#### [To do]
Give again, word for word, every line below from the one that has "Panno per la pulizia dell’auto Kungs" through the one that has "нам лучше понять", both included, and no others.
Segment Start: Data records
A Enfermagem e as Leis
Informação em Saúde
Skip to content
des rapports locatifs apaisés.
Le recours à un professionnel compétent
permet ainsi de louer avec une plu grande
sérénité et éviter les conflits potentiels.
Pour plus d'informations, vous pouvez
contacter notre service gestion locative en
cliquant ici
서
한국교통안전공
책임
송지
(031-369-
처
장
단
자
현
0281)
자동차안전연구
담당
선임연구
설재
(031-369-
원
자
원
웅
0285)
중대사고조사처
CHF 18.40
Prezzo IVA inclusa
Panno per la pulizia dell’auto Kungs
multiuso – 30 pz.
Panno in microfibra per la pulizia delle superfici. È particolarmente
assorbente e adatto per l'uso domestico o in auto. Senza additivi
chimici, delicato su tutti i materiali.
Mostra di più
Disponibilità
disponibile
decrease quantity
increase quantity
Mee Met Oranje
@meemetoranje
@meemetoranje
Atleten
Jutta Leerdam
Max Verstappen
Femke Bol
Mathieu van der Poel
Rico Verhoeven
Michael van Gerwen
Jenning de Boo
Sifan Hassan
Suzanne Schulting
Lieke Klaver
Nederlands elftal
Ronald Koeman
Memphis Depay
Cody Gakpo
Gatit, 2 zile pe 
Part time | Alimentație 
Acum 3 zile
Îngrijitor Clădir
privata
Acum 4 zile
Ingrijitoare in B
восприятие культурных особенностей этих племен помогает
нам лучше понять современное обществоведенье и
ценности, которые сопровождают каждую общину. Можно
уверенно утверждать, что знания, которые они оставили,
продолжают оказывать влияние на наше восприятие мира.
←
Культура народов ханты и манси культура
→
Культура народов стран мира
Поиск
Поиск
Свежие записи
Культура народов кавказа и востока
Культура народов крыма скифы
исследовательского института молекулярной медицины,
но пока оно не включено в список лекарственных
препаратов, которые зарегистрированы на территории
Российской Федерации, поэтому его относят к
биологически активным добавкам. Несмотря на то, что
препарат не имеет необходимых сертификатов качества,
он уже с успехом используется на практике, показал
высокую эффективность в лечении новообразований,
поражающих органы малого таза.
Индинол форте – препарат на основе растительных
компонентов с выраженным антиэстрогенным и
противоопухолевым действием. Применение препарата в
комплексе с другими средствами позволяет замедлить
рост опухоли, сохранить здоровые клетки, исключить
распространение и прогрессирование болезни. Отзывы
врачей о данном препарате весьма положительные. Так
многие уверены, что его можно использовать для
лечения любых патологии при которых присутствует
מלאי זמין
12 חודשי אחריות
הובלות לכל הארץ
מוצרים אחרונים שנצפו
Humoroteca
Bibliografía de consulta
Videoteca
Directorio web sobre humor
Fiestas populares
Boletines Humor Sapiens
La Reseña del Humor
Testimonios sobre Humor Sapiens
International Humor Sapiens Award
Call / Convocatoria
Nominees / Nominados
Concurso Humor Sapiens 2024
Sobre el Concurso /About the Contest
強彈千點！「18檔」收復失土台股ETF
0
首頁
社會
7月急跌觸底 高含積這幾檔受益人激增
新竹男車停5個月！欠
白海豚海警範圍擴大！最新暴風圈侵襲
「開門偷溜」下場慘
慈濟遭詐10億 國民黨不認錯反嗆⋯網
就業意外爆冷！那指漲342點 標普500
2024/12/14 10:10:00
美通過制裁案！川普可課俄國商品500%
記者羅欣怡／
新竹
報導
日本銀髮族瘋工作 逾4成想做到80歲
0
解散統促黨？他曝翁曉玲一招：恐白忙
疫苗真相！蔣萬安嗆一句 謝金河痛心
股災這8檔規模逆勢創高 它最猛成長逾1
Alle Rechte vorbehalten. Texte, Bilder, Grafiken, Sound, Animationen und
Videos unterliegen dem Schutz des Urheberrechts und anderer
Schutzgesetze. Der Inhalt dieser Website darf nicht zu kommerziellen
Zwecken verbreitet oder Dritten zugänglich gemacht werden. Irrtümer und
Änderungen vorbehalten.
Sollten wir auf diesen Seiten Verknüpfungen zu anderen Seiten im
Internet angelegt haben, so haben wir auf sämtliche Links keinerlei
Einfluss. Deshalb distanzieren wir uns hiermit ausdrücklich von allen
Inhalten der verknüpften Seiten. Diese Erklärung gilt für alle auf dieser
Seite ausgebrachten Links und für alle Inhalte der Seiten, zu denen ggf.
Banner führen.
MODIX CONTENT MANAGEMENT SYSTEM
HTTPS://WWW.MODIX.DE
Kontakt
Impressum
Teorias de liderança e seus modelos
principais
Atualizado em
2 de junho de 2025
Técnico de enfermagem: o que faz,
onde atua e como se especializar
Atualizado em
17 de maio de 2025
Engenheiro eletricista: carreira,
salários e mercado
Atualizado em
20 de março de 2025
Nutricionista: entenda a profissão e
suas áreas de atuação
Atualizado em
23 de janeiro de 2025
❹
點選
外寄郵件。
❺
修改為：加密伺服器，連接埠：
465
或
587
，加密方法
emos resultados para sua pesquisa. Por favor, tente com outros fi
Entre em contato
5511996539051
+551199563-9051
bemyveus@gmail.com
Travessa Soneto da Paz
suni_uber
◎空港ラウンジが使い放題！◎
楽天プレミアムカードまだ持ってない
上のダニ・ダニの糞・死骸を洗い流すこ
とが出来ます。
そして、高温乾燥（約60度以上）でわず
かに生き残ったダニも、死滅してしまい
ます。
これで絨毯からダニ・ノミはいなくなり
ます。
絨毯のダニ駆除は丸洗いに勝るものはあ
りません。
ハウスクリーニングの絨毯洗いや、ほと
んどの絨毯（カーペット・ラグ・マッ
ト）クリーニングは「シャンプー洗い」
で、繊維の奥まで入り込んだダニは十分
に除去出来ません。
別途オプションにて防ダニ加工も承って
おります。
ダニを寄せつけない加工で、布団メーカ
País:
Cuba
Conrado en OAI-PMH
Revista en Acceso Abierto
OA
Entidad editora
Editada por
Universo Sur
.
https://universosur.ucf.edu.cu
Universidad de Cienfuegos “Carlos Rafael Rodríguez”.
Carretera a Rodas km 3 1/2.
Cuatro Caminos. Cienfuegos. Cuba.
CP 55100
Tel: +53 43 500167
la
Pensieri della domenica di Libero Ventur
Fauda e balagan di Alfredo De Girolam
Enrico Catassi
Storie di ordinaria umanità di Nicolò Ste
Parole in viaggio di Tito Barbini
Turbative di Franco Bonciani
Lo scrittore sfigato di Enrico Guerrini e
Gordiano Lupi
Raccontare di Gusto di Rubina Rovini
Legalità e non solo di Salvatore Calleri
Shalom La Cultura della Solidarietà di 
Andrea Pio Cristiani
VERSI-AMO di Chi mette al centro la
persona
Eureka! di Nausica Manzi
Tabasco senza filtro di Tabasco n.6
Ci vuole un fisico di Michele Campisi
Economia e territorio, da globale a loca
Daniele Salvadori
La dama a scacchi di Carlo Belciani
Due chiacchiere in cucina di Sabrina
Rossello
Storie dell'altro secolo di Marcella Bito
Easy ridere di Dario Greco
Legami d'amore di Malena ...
Segment End: Data records
#### [Solution to this exercise]
Panno per la pulizia dell’auto Kungs
multiuso – 30 pz.
Panno in microfibra per la pulizia delle superfici. È particolarmente
assorbente e adatto per l'uso domestico o in auto. Senza additivi
chimici, delicato su tutti i materiali.
Mostra di più
Disponibilità
disponibile
decrease quantity
increase quantity
Mee Met Oranje
@meemetoranje
@meemetoranje
Atleten
Jutta Leerdam
Max Verstappen
Femke Bol
Mathieu van der Poel
Rico Verhoeven
Michael van Gerwen
Jenning de Boo
Sifan Hassan
Suzanne Schulting
Lieke Klaver
Nederlands elftal
Ronald Koeman
Memphis Depay
Cody Gakpo
Gatit, 2 zile pe 
Part time | Alimentație 
Acum 3 zile
Îngrijitor Clădir
privata
Acum 4 zile
Ingrijitoare in B
восприятие культурных особенностей этих племен помогает
нам лучше понять современное обществоведенье и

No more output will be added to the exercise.